Friday, June 29, 2007
Come what may.
I called Jess the other day and the first thing that i noticed was that she seemed panicked and out of sorts. Se asked if i had called earlier and was in a rush to get her words out. It turns out that she was in a relatively minor accident thank God and her car was pretty trashed. She was alright though and was just in the need of some down time to calm down.When i was talking to her i realized that my first insinct was to treat her as if i was still dating her. This was obviously the wrong thing to do, idont know if she noticed but, i did and that was enough. I asked her if she had acalled Jerry yet and she said he was on his way and something hit me; she doesnt need me anymore. i have served my role i her life in the way i was needed, now i have the option of stepping aside completely and going forward, or i can remain by her side if only in a different role. I know we are through, i accept that for the most of me and even though i wish it had been different in the end i realize on many levels that what had seemed perfect at times was just because i was blinded to our many insecurities. i believe that she saw many of those throughout our relationship, and dealt with them in the best wa she knew how.

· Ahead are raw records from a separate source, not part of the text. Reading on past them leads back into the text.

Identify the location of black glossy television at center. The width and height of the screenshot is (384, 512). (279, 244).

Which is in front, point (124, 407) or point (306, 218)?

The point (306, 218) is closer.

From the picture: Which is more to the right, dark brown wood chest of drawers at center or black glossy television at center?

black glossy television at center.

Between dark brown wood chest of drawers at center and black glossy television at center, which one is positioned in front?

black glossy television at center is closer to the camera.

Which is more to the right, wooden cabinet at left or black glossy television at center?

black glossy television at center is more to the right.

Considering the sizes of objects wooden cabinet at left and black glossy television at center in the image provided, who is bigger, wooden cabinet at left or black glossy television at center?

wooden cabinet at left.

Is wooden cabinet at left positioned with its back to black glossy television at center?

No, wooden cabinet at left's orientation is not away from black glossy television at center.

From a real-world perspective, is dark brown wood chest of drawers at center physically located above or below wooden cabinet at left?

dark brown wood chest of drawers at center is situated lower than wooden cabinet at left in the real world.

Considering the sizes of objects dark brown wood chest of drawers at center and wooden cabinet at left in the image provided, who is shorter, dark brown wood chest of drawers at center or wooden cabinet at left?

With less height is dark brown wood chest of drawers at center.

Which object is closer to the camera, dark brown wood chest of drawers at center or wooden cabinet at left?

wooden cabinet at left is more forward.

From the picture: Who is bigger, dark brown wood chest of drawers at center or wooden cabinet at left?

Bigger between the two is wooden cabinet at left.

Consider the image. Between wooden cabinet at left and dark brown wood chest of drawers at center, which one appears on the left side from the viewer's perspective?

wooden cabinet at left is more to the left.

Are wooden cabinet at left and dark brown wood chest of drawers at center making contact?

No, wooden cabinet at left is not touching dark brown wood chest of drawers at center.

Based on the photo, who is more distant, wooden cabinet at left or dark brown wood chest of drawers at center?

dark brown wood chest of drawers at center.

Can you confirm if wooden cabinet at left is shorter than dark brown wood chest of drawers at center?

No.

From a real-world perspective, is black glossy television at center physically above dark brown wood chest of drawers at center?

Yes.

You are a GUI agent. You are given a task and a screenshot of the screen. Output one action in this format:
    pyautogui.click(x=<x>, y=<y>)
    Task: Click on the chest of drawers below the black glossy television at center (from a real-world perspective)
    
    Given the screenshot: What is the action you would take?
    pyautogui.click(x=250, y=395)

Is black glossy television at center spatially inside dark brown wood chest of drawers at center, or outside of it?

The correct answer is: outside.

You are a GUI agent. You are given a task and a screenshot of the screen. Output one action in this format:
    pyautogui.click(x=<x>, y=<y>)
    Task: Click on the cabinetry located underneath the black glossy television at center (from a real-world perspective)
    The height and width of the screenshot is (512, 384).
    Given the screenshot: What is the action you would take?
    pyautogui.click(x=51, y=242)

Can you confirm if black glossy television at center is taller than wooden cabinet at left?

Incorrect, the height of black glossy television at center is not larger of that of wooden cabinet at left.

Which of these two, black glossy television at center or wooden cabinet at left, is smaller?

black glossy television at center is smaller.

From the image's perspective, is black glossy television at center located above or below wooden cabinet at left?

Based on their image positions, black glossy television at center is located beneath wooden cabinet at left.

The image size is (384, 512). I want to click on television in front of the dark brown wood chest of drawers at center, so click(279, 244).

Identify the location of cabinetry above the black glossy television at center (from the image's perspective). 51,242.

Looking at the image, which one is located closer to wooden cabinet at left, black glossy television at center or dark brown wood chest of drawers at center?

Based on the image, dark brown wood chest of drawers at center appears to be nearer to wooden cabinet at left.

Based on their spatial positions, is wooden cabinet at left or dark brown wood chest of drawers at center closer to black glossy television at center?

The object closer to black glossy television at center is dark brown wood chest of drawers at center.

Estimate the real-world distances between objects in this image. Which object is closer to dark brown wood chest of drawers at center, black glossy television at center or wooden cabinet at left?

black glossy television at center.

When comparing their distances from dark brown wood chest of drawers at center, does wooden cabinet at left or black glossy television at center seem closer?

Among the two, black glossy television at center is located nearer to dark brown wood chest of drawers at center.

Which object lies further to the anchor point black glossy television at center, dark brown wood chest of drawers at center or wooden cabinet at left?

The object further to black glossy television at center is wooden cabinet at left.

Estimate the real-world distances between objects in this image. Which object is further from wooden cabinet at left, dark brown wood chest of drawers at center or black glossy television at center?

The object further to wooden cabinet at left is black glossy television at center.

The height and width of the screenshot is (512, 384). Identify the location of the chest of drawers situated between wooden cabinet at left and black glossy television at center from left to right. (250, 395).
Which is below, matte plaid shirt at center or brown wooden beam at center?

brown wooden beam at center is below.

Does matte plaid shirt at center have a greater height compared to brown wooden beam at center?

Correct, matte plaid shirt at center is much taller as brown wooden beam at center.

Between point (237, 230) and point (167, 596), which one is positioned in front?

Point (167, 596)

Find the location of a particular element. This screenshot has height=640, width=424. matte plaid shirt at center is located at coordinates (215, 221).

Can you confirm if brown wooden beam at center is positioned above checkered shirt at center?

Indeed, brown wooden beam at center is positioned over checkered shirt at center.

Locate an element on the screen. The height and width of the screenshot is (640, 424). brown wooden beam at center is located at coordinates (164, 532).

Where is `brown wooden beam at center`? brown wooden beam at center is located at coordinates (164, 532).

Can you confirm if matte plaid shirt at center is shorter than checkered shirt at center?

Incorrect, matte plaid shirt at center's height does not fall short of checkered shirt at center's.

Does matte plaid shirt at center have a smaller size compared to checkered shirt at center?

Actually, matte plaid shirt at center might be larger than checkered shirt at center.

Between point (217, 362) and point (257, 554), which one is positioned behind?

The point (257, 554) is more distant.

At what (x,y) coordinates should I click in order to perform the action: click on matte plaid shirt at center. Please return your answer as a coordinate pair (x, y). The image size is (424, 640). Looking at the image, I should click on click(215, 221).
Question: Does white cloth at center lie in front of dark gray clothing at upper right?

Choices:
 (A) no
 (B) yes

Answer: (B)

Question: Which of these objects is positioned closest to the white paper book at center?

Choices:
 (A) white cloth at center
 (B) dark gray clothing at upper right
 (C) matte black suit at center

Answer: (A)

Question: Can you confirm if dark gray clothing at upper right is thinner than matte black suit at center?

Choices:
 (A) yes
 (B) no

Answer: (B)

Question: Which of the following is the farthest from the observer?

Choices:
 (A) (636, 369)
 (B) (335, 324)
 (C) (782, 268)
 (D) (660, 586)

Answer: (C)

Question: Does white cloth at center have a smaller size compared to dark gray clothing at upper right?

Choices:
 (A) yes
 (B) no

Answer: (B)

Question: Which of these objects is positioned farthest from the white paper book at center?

I choose now and every day hereafter to remain her friend, what i felt for her was love i know it to be fact, and i cannot fault her for her feelings, but i can be with her as a friend and as a companion when i am needed. in terms of love i hope she can find somebody who is my superior in all things and someone who will not merely bow to her. she is a strong woman who needs a strong man to be her equal. she does not need someone to babysit like she did with me, she needs someone who can take care of themselves and lend a hand to her when she is in over her head. i hope she finds all of that and more in whom ever she decides to bestow that great honor. She is the second strongest i know.
Tuesday, June 19, 2007
" One" By either band
Have any of you ever considered the power that is contained within the word one. there are meanings behind it tht we inherently understand even if it is subconcious. It can be a beginning or and ending and even in another language there is something more powerful about our word than theirs. When thinking about the word does a person feel anything different than when saying it? I have experienced this and am now watching for any more signs of symbolism. This word has become more than just a measeure of counting, more than the beginning of anything. Why else would people write songs and for the only title use the WORD not the number, one? The word is simplistic and yet profound, nothing can take the meaning from it because we base so much off of it. When we use our currency we even have that based off of one. Sure, the number standard is ten but we keep coming back to One. One dollar, one hundred, one thousand and so on. Why does this word hold so very much power for us and can we truly understand its every nuance without seeking it conciously?
Thursday, June 14, 2007
"Creeping Death"
At first all that exists is a blank state of confusion and shock, once that fades comes a tremendous amount of anger and pain, the anger is fleeting but the pain lingers long afterward, like a phantom pain in a lost limb. Every so often one succombes to dark fits of rage and depression, the only light is lost inside what is unattainable. Constant reminders of all past failings and old situations haunt every waking moment and destroy all good dreams. Memories take on a n evil feel and become hard to hold on to and what remains is nothing like the original. One has nothing but pale hopes and thoughts. Constant dissapointment rules all sense of one's existance, and doubt plagues one awake or asleep. Out side of the immediate is the sense of urgency and impetus that continues to drive one forward. One doesnt understand the force or the reason, and cant comprehend the ending but feels like there is some sort of plot that is unfolding and one becomes torn between the past and wanting to move forward. unable to open the sarcophogas yet seeking its security and safety. Such is one's pain.
Tuesday, June 12, 2007
Sincerely Frustrated
Im a little upset with myself right now, I cant seem to get past the hurt that I feel a good portion of the time. Im trying day after day it just never seems to lessen or go away. I know that its not fair to them or to me but my heart does not seem to care too much about fair and such. I want to be friends but a large part of me just wants this whole thing to be nothing more than a bad dream, and for me to wake up and be where I felt I belonged. I dont feel entirely comfortable expressing myself on this post which is a little wrong or in anyone up here but I need to find a way of doing so in a reliable manner. I need some one I can trust. We all know how hard that is for me. So for now Im going to call it a night as I have work in a few hours. "Sleep well and wake."
Tuesday, June 5, 2007
All that and a bag of nuts.
SO lets get into this huh. Things for the most part couldnt be going any better except form me getting another roommate. Weather is great, hours at work are crazy, lots of attractive girls. All in all not too shabby if I do say so myself, but since I havent said it here yet Ill say it now. My roommate is Bisexual for all of you who dont know. Im cool with it though I told him that I better not walk in on anything. God I wasnt kidding about the girls though there are a ton of girls here, and aside from them being foreign Im cool with that. They all seem to be at least a year older than me though. We'll see though I can feel it all coming back to me now all that I didnt make use of is coming back It just was lying dormant untill I needed it. Food kinda sucks here so im going to Subway a lot more than Id like but not too much. Im pretty much the hero of the rec room because of my wii. Everyone loves boxing. Were looking into a tv for our room so we can have people in there, Wink. Well for now I leave with the light. May the force be with you.